**Your task:** The data must be given again exactly as written, with all images omitted.

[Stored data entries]

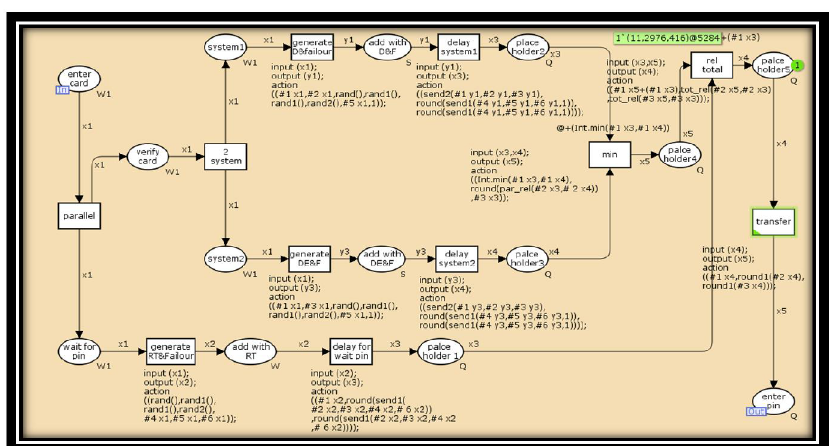
Fig. 7. The high-level model of ATM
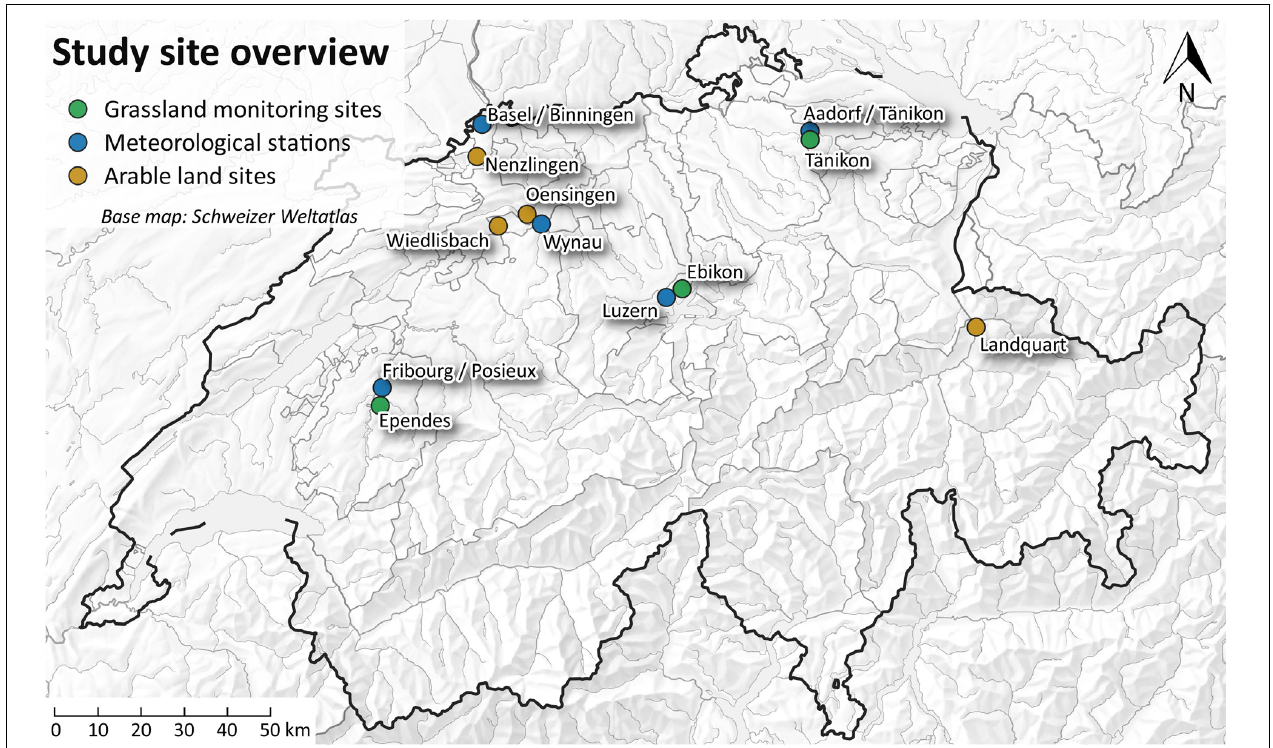
FIGURE 1 | Map of Switzerland with the locations of the study sites and the meteorological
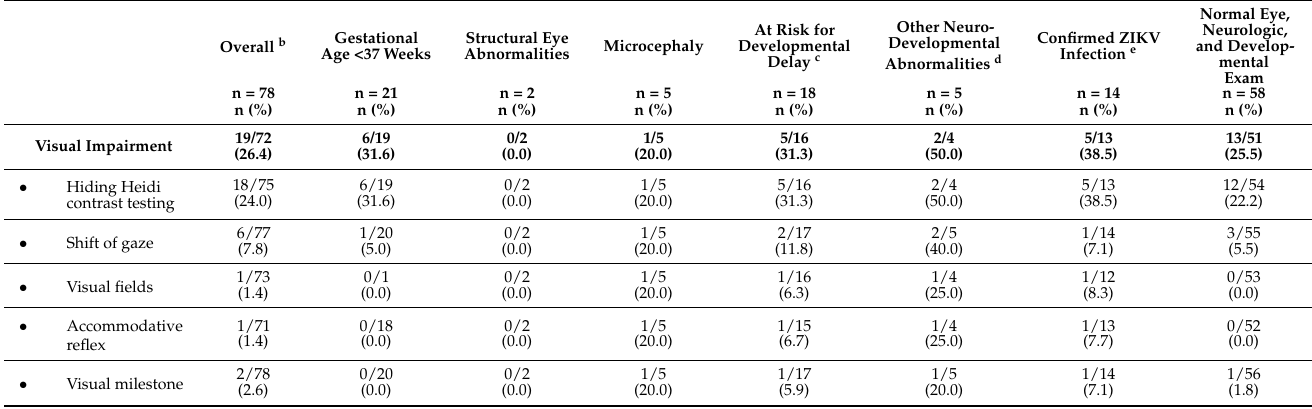
Table 3. Proportion of children with visual impairment, overall and by gestational age and other clinical characteristics a . Overall b Gestational Age <37 Weeks Structural Eye Abnormalities Microcephaly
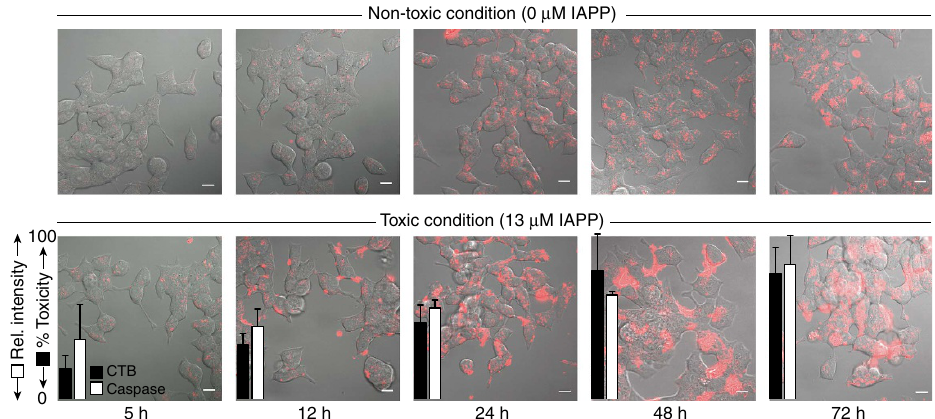
Figure 2 | Time-dependent uptake of IAPP and toxicity. At time zero, 100nM IAPP A594 with (toxic) and without (non-toxic) an additional 13 m M of unlabelled IAPP was added to culture media of INS-1 cells. Confocal images were taken at the indicated time points. Three biological replicates were performed. Scale bar, 10 m m. Inset: colourimetric evaluation of toxicity (CellTiter Blue) and apoptosis (using caspase-3) at the toxic condition relative to vehicle-only controls. Each time point is the average of eight on-plate repeats from each of three independently performed replicates ( n ¼ 24). rel., relative.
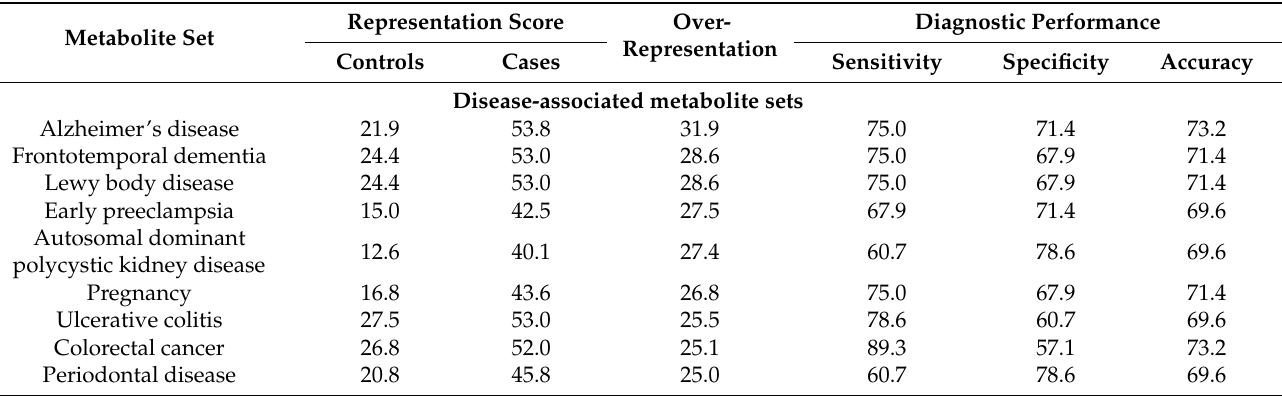
Figure 2. LDT output for the ‘case-control’ study of Parkinson’s disease (PD). The output is presented for disease-associated metabolite sets ( a ), pathway-associated metabolite sets ( b ), metabolite sets associated with abnormal concentrations of metabolites ( c ), and location-based metabolite sets ( d ). The top five overrepresented metabolite sets are colored in red. The metabolite set representation scores for the control samples, samples from PD patients, and the top 20 overrepresented metabolite sets for the PD patients are listed in Table 2. Table 2. Criteria for laboratory-developed test diagnostics for Parkinson’s disease.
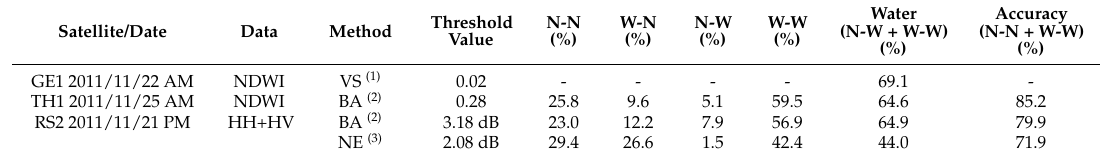
Table 3. Results of the accuracy assessment of the water extraction for Ayutthaya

**Answer to this task:**
Fig. 7. The high-level model of ATM
FIGURE 1 | Map of Switzerland with the locations of the study sites and the meteorological
Table 3. Proportion of children with visual impairment, overall and by gestational age and other clinical characteristics a . Overall b Gestational Age <37 Weeks Structural Eye Abnormalities Microcephaly
Figure 2 | Time-dependent uptake of IAPP and toxicity. At time zero, 100nM IAPP A594 with (toxic) and without (non-toxic) an additional 13 m M of unlabelled IAPP was added to culture media of INS-1 cells. Confocal images were taken at the indicated time points. Three biological replicates were performed. Scale bar, 10 m m. Inset: colourimetric evaluation of toxicity (CellTiter Blue) and apoptosis (using caspase-3) at the toxic condition relative to vehicle-only controls. Each time point is the average of eight on-plate repeats from each of three independently performed replicates ( n ¼ 24). rel., relative.
Figure 2. LDT output for the ‘case-control’ study of Parkinson’s disease (PD). The output is presented for disease-associated metabolite sets ( a ), pathway-associated metabolite sets ( b ), metabolite sets associated with abnormal concentrations of metabolites ( c ), and location-based metabolite sets ( d ). The top five overrepresented metabolite sets are colored in red. The metabolite set representation scores for the control samples, samples from PD patients, and the top 20 overrepresented metabolite sets for the PD patients are listed in Table 2. Table 2. Criteria for laboratory-developed test diagnostics for Parkinson’s disease.
Table 3. Results of the accuracy assessment of the water extraction for Ayutthaya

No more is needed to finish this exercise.